Dataset extract:
=== Begin Enclosure ===

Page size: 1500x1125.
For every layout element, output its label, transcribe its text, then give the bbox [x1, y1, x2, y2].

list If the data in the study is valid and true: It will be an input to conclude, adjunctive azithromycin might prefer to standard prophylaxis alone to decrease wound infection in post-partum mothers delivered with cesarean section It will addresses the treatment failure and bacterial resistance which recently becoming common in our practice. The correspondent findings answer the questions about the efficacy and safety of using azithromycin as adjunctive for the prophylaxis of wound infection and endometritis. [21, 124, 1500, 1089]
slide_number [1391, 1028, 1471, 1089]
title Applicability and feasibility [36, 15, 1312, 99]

=== End Enclosure ===
=== Begin Enclosure ===

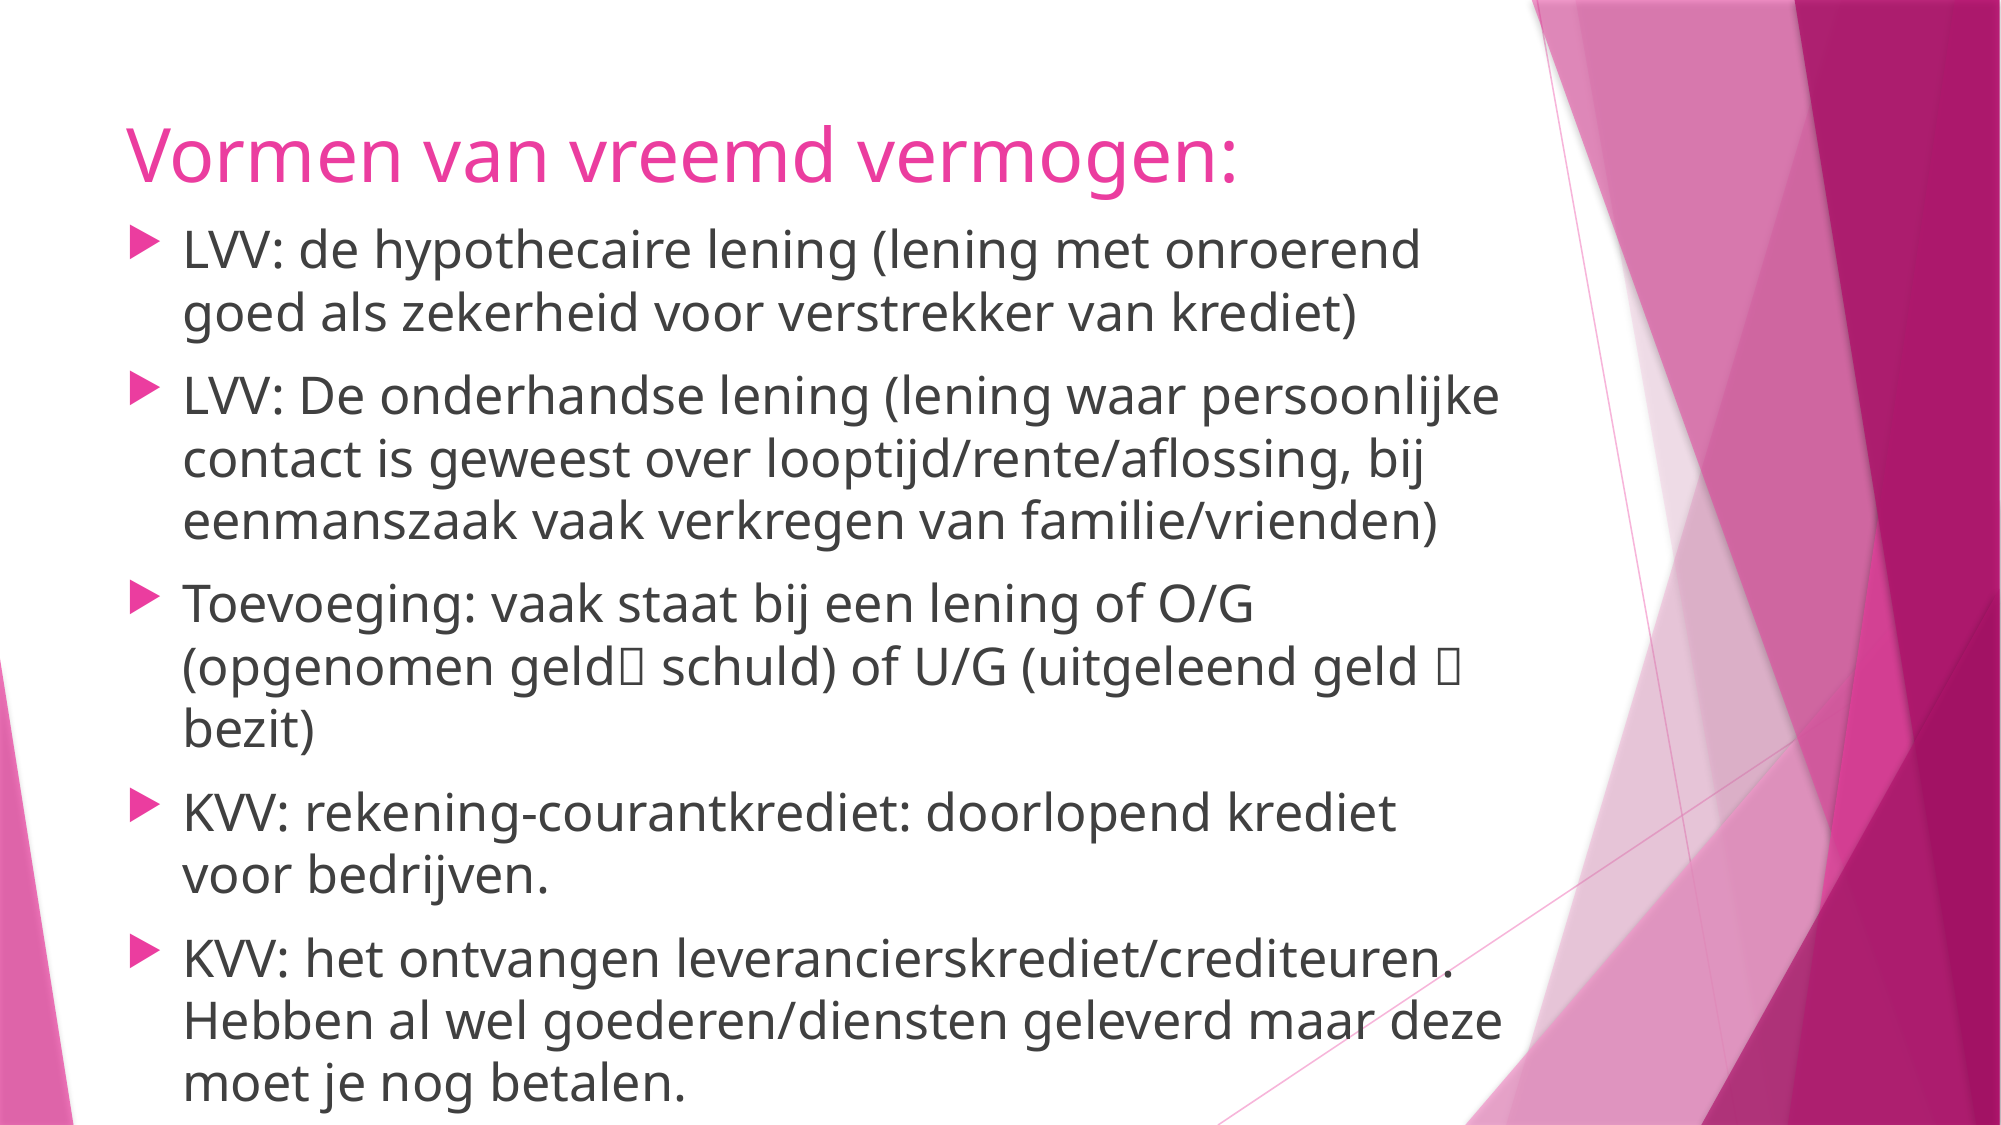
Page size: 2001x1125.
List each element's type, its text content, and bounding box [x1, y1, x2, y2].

=== End Enclosure ===

What you need to do: Could you restate word for word the lines above, from the one that contains "Page size: 2001x1125." through the one that contains "List each element's", and no others?

Answer space:
Page size: 2001x1125.
List each element's type, its text content, and bounding box [x1, y1, x2, y2].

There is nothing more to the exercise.